Passage:
------------------------------
Quality time
My tech career has given me a lot, but I wouldn’t wish this life on my sons. When seeking empathy, I often joke that I wish my wife could experience it for herself. I don’t dream of retiring rich — just early enough to avoid the tone I hear in every tech worker’s voice. There are few sixty-year-old carpenters still climbing roofs, or software engineers. My system can’t sustain this for another decade. So I returned to sitting.
At first, mostly daydreaming about the future — five, ten years out. Mostly silly fantasies sparked by photos of Australia, and New Zealand (induced by too many spoons of Manuka honey). The “what if we moved there” thought experiment usually ends in dead ends and arguments with my exasperated wife. I’m not really planning an escape. Just looking for one. Though, I get it — the grass isn’t greener on the other side. People are people wherever you go. There’s no perfect place. But since we’re products of our environment, and constantly changing, it still feels worth trying things. Testing alternatives. Seeing what sticks. Considering options, endlessly.
Right now, we’re optimizing for convenience. Healthcare, education and income keep us anchored here; short-term, they’re unbeatable. There’s nothing we want that we can’t get. This version of life is too good, too smooth. It dulls the edges. Maybe that’s the game everyone plays here: comfort now, meaning later. Meanwhile the social fabric thins, the cost of living rises, ethics drifts; parallel to my own sanity oscillating. Wealth and abundance, sure, but I can’t be happy surrounded by tragedies dressed up as progress. They become obvious when walking around with a clear mind.
------------------------------
What to do: Continue the "Quality time" essay, picking up right after its final sentence.

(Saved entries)
------------------------------
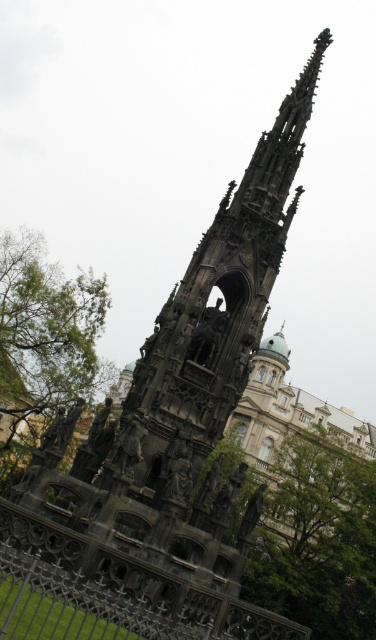
Question: Does green leafy tree at center lie in front of black wrought iron fence at lower left?

Choices:
 (A) no
 (B) yes

Answer: (A)

Question: Which of the following is the closest to the observer?

Choices:
 (A) (95, 316)
 (B) (285, 593)
 (C) (207, 621)

Answer: (C)

Question: Which of these objects is positioned closest to the green leafy tree at center?

Choices:
 (A) green leafy tree at left
 (B) black wrought iron fence at lower left

Answer: (A)

Question: Is green leafy tree at left to the right of black wrought iron fence at lower left from the viewer's perspective?

Choices:
 (A) yes
 (B) no

Answer: (B)

Question: Which point is farther to the camera?

Choices:
 (A) black wrought iron fence at lower left
 (B) green leafy tree at center
 (C) green leafy tree at left

Answer: (B)

Question: Is the position of green leafy tree at left less distant than that of black wrought iron fence at lower left?

Choices:
 (A) yes
 (B) no

Answer: (B)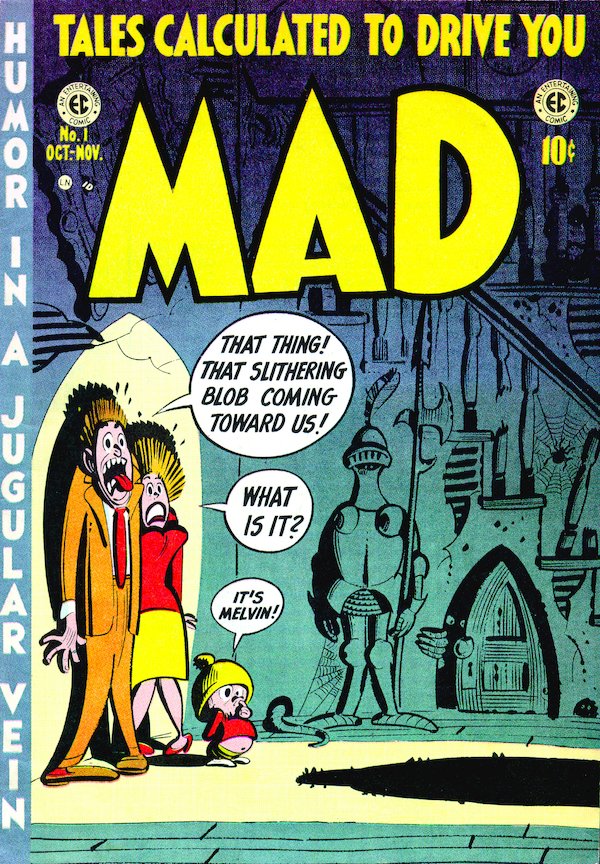
Where is `door`? This screenshot has height=864, width=600. door is located at coordinates (499, 656).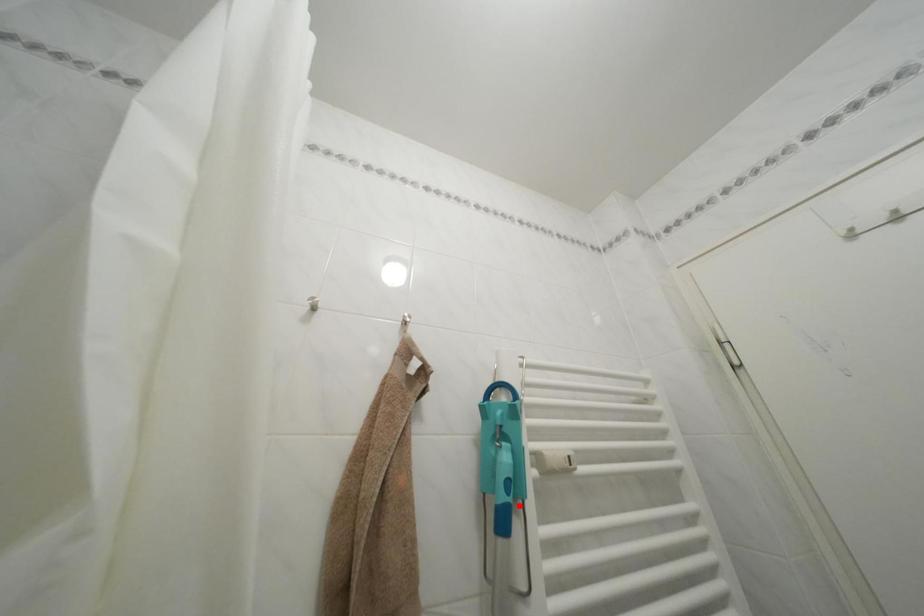
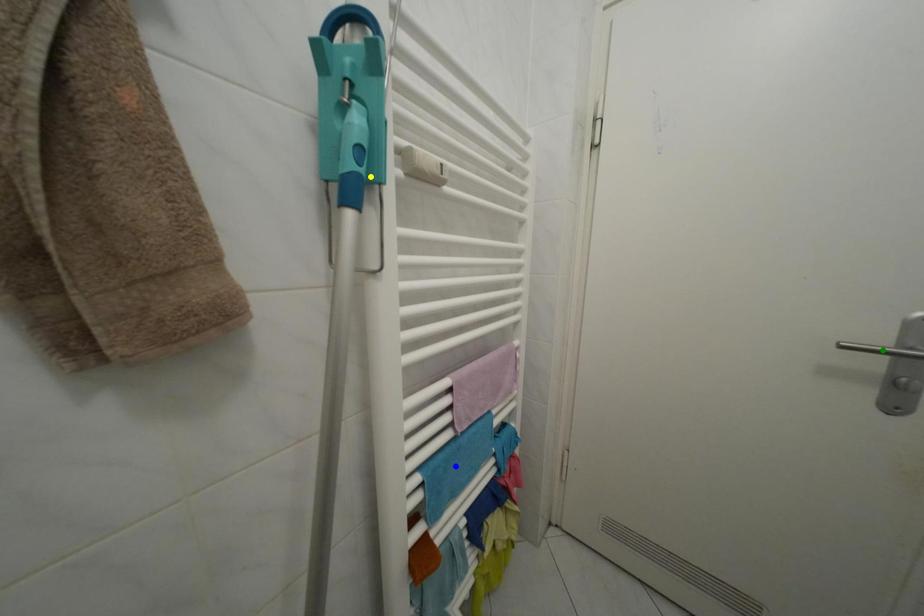
Question: I am providing you with two images of the same scene from different viewpoints. A red point is marked on the first image. You are given multiple points on the second image. Can you choose the point in image 2 that corresponds to the point in image 1?

Choices:
 (A) yellow point
 (B) green point
 (C) blue point

Answer: (A)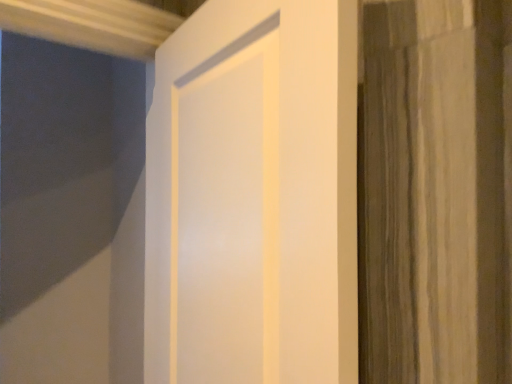
Measure the distance between white glossy door at center and camera.

white glossy door at center is 20.25 inches from camera.

The image size is (512, 384). Describe the element at coordinates (254, 196) in the screenshot. I see `white glossy door at center` at that location.

The width and height of the screenshot is (512, 384). Identify the location of white glossy door at center. (254, 196).

Image resolution: width=512 pixels, height=384 pixels. I want to click on white glossy door at center, so click(254, 196).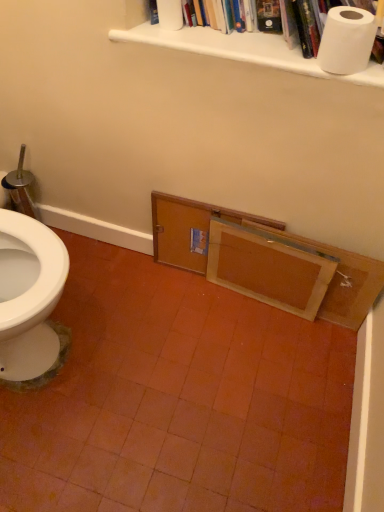
Question: Considering the positions of wooden cabinet at lower right and white matte toilet paper at upper center, marked as the 2th toilet paper in a bottom-to-top arrangement, in the image, is wooden cabinet at lower right wider or thinner than white matte toilet paper at upper center, marked as the 2th toilet paper in a bottom-to-top arrangement,?

Choices:
 (A) thin
 (B) wide

Answer: (A)

Question: Choose the correct answer: Is wooden cabinet at lower right inside white matte toilet paper at upper center, the second toilet paper positioned from the front, or outside it?

Choices:
 (A) inside
 (B) outside

Answer: (B)

Question: Which of these objects is positioned closest to the wooden drawer at lower center, which is counted as the 2th drawer, starting from the right?

Choices:
 (A) white paper towel at upper center
 (B) wooden cabinet at lower right
 (C) wooden drawer at center, the second drawer from the left
 (D) white matte toilet paper at upper center, the second toilet paper positioned from the front
 (E) white matte toilet paper at upper right, placed as the 2th toilet paper when sorted from left to right

Answer: (B)

Question: Estimate the real-world distances between objects in this image. Which object is farther from the white matte toilet paper at upper right, placed as the 2th toilet paper when sorted from left to right?

Choices:
 (A) wooden drawer at lower center, which is counted as the 2th drawer, starting from the right
 (B) wooden cabinet at lower right
 (C) white paper towel at upper center
 (D) wooden drawer at center, which is the 1th drawer from right to left
 (E) white matte toilet paper at upper center, the second toilet paper positioned from the front

Answer: (A)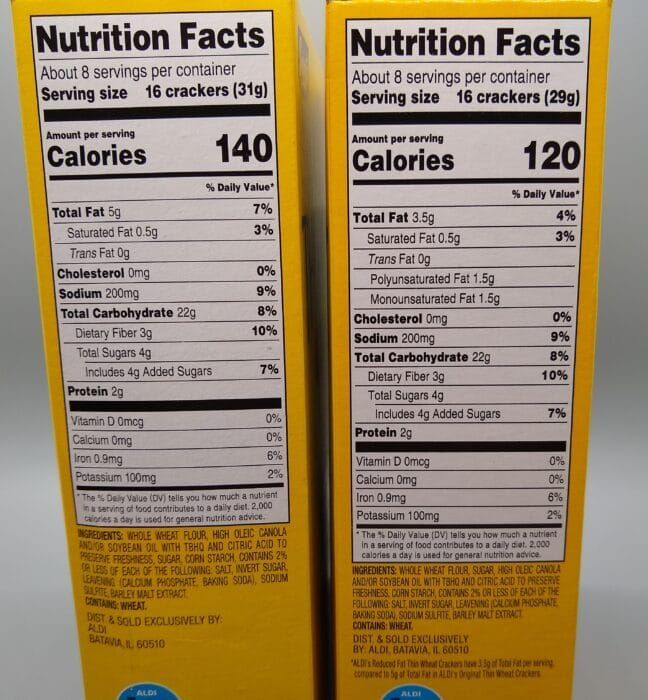
The image size is (648, 700). Find the location of `box`. box is located at coordinates (286, 630).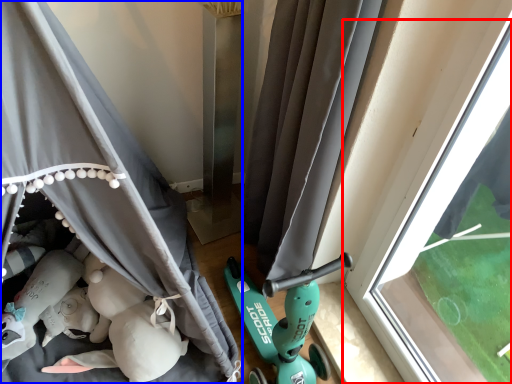
Question: Which point is closer to the camera, window (highlighted by a red box) or curtain (highlighted by a blue box)?

Choices:
 (A) window
 (B) curtain

Answer: (B)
------------------------------
Exercise answer:
Be less reactive, be “in the world and not of the world” they say. Seeking sanity in isolation, running away from digital feels pointless. It is part of the world. What seemed like high delusion is now marvelous manifestations of will to live, however imaginable: capitalism without oil, religious without dogma, politics without money, perspective without bias, the mind without distractions…
I’m drowning in concepts and stories. The ones I tell myself are just as obnoxiously idiotic as the ones out there: design your life, improve yourself, make America great again… whaaa?! There is a bit of King Lear in my inner bullshit. I want to retreat from a good position, likely only to hope to get it back. Seated on the toilet or freshly rested, it’s always the same loop: hashing, reframing, prudence, moderation, loose it, repeat. Every thought half-formed and elusive, but the emotional root is clear: frustration.
Frustrated by what exactly? Work? Breathing? All of it? Breathing turns out to be quite nice. Work, not so much. I’m good at what I do, paid well, respected… yet something fundamental feels misaligned. After years of screen-work-induced burn, something has to change before I lose my mind.
Such is the genesis of my eased mind after few week of regular and admittedly laborious meditation (a word that still feels phony to me). Every teaching says not to try, not to force, not to want anything. So of course, I try, force, and want it anyway. Being a contrarian is both fun and dumb. What kind of insight is that? Hopefully just a chapter in life. My abused left-brain is comforted by incomprehensible Dharma tellers. The cacophony of the show of words turns into a subtle sensory polyphony. Just like writing these posts. The cursor moves to the right too fast. Discomfort from stillness bolsters a sort of morbid curiosity for what the mind produce.
Again and again I’ve been sitting, breathing, trying to do nothing — mostly empty, so freaking twitchy. All the meditation guides are so rigid, starting with the sitting postures and, god, the counting. I can’t count pushup reps beyond 3, let alone breaths. I thought seriously about qualifying for ADHD. My blog feed is a glaring diagnosis. Doctors and Telehealth chatbots seem to agree. But then what? Adderall my way to non-dualistic awareness? Manipulate the mind into compliance with CBT? WTF? After thinking about it too much, I hit a familiar wall. Like stubbing my toe in the same corner again.
One more cycle has run its course. Suddenly, while stretching emptying the dishwasher, the all-at-onceness renders silly mistakes and existential dead ends weightless, meaningless. I’m properly empty, in the here and now. Quality time strike even with stiff hamstring, creaky knees, and everything else. I think I might have gotten something.